▶ [Problem details]:
Please report every line in the entries that contains the string "CONN".

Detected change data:
>>>>>
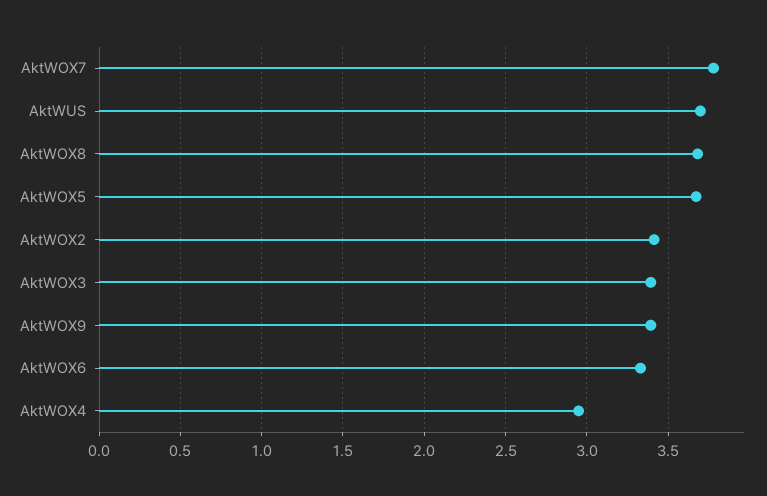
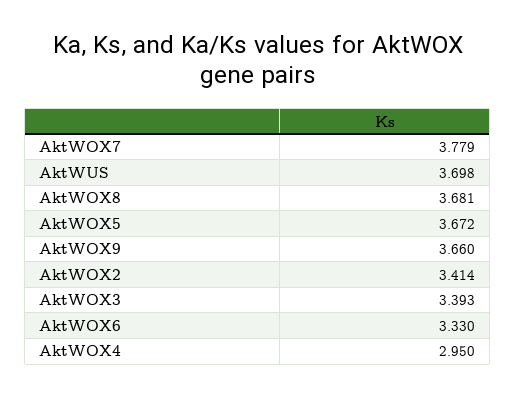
AktWOX9: 3.4 -> 3.66

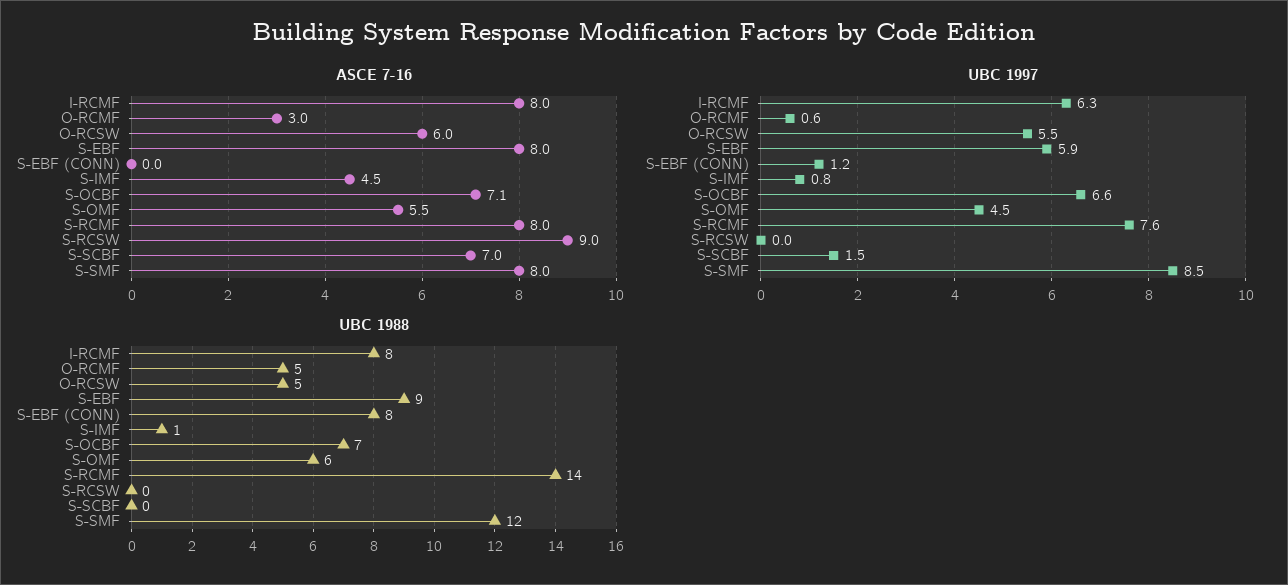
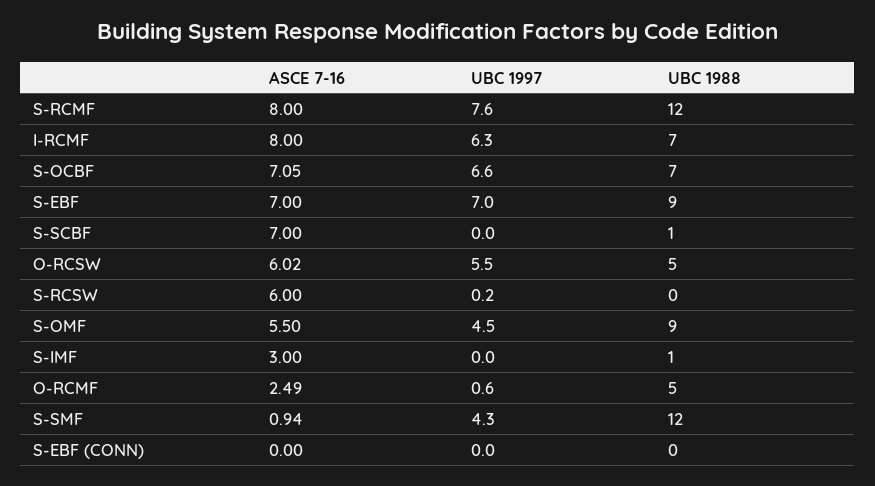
ASCE 7-16, O-RCMF: 3 -> 2.49
ASCE 7-16, S-EBF: 8 -> 7
ASCE 7-16, S-IMF: 4.5 -> 3
ASCE 7-16, S-RCSW: 9 -> 6
ASCE 7-16, S-SMF: 8 -> 0.94
UBC 1997, S-EBF: 5.9 -> 7
UBC 1997, S-EBF (CONN): 1.2 -> 0
UBC 1997, S-IMF: 0.8 -> 0
UBC 1997, S-RCSW: 0 -> 0.2
UBC 1997, S-SCBF: 1.5 -> 0
UBC 1997, S-SMF: 8.5 -> 4.3
UBC 1988, I-RCMF: 8 -> 7
UBC 1988, S-EBF (CONN): 8 -> 0
UBC 1988, S-OMF: 6 -> 9
UBC 1988, S-RCMF: 14 -> 12
UBC 1988, S-SCBF: 0 -> 1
<<<<<
▶ [Answer to this task]:
UBC 1997, S-EBF (CONN): 1.2 -> 0
UBC 1988, S-EBF (CONN): 8 -> 0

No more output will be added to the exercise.